Shades of Grey

Shades of Grey

Some Wishes Are Best Not Granted


A wish I did not request was ‘Two great friends’

I did not know I needed them till I simply loved them

Tears they wiped and broken hearts they mended

Lucky I cherished them before my life ended.


A wish I did not regret was desiring.

Desiring to be loved by them.

Some wishes I was granted, others denied.

Yet, confusing, to them how happily and evetually I became a gem.


Then came a wish, I wish never happened.

A humiliating deed, An emabarassing story.

The purity of my innocent li’l heart blackened. Perhaps,

It was black already. I do not know. I was sorry.


I felt sad, offended and disappointed.

For I had done something I never do.

My friends were more sad, more offended and more disappointed

For they knew I did something I never tend to do.


And now, I feel most sad, most offended and most disappointed.

I cried myself to sleep saying,

I did not want to do it,I did not want to do it.

Stupid, Stupid Me.

Lonelines


I’ve had everything, I have everything

Shamelessly, I can’t help but say

I have nothing.


I’ve had everyone, I have everyone

And as stupid as it may seem,

I sense I’m alone, I’m in no team.


I wake up everyday from the dead,

(Do I?)
Wandering here and there...

Ignoring every instruction put against me

Helpless about what to be and what not.


Now, I think, a tissue is what I resemble

A weak object to be used and mercilessly thrown away,

Fingers crossed that ‘someone’ would come

And light the flames of hope in me,

For a brighter day.


I had to face ugly truths the hard way,

Difficult lessons at the worst.

And not one inch of anger or emotion in me...

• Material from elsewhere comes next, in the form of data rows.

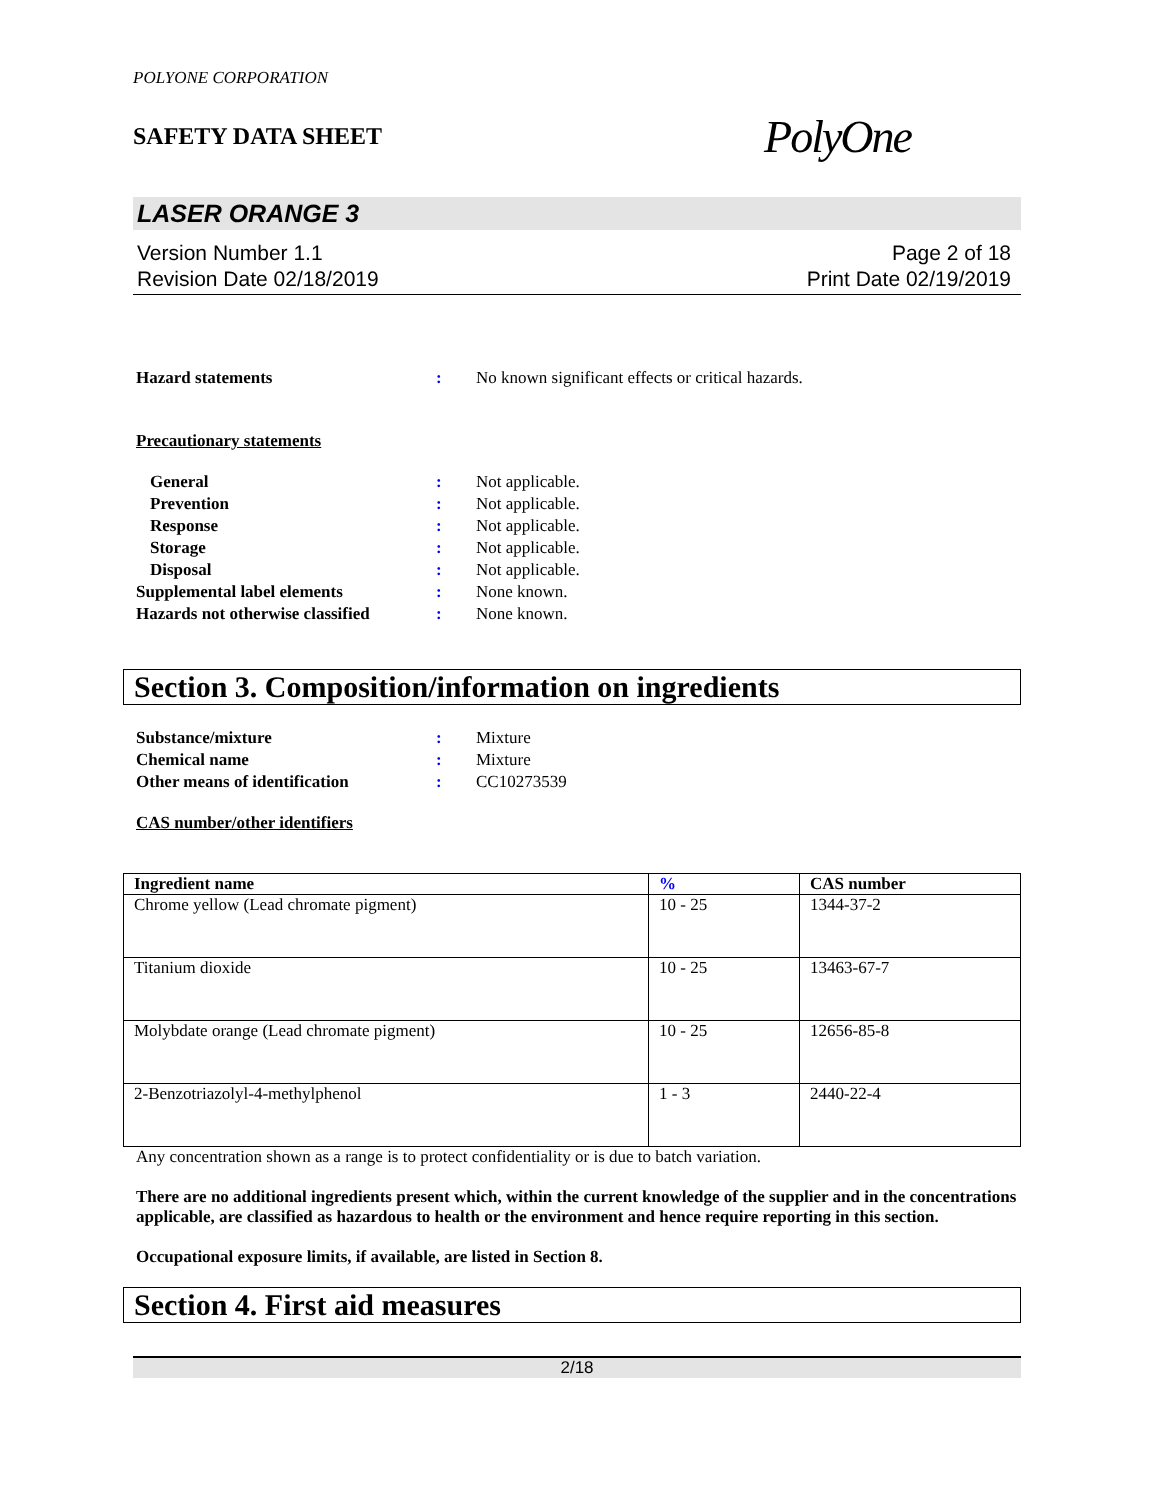POLYONE CORPORATION
SAFETY DATA SHEET
PolyOne
LASER ORANGE 3
Version Number 1.1
Revision Date 02/18/2019
Page 2 of 18
Print Date 02/19/2019
Hazard statements : No known significant effects or critical hazards.
Precautionary statements
General : Not applicable.
Prevention : Not applicable.
Response : Not applicable.
Storage : Not applicable.
Disposal : Not applicable.
Supplemental label elements : None known.
Hazards not otherwise classified
: None known.
Section 3. Composition/information on ingredients
Substance/mixture : Mixture
Chemical name : Mixture
Other means of identification : CC10273539
CAS number/other identifiers
| Ingredient name | % | CAS number |
| --- | --- | --- |
| Chrome yellow (Lead chromate pigment) | 10 - 25 | 1344-37-2 |
| Titanium dioxide | 10 - 25 | 13463-67-7 |
| Molybdate orange (Lead chromate pigment) | 10 - 25 | 12656-85-8 |
| 2-Benzotriazolyl-4-methylphenol | 1 - 3 | 2440-22-4 |
Any concentration shown as a range is to protect confidentiality or is due to batch variation.
There are no additional ingredients present which, within the current knowledge of the supplier and in the concentrations applicable, are classified as hazardous to health or the environment and hence require reporting in this section.
Occupational exposure limits, if available, are listed in Section 8.
Section 4. First aid measures
2/18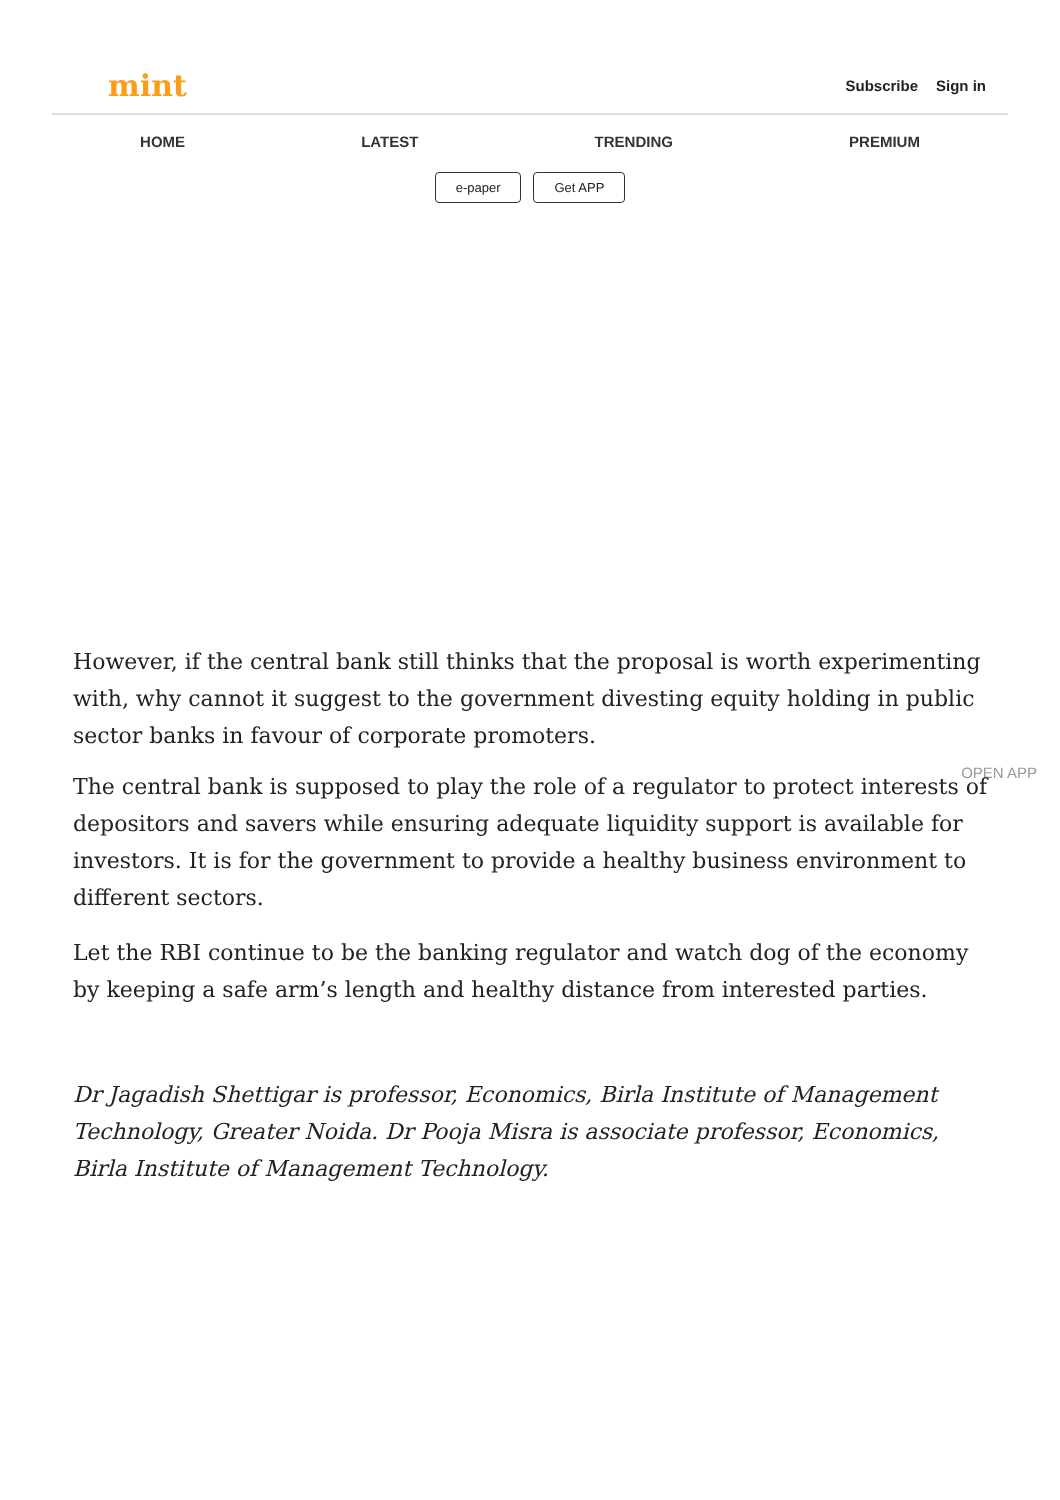mint
Subscribe Sign in
HOME LATEST TRENDING PREMIUM
e-paper Get APP
However, if the central bank still thinks that the proposal is worth experimenting with, why cannot it suggest to the government divesting equity holding in public sector banks in favour of corporate promoters.
OPEN APP
The central bank is supposed to play the role of a regulator to protect interests of depositors and savers while ensuring adequate liquidity support is available for investors. It is for the government to provide a healthy business environment to different sectors.
Let the RBI continue to be the banking regulator and watch dog of the economy by keeping a safe arm’s length and healthy distance from interested parties.
Dr Jagadish Shettigar is professor, Economics, Birla Institute of Management Technology, Greater Noida. Dr Pooja Misra is associate professor, Economics, Birla Institute of Management Technology.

One question is all I want answered.

Am I cursed?


Happiness is way out of proportion,

Depression, Guilt, Fury

I’d take anything as evidence.

Proof of that I’m alive.


I get freedom, I go out.

I travel, I ‘try’ to have fun.

Yet, I’m cooped up in me.

As in a well too high to climb out of.


As bad as my situation might seem to you,

I find it easy,

You see …..

Disappointment turned out to be pleasant for me.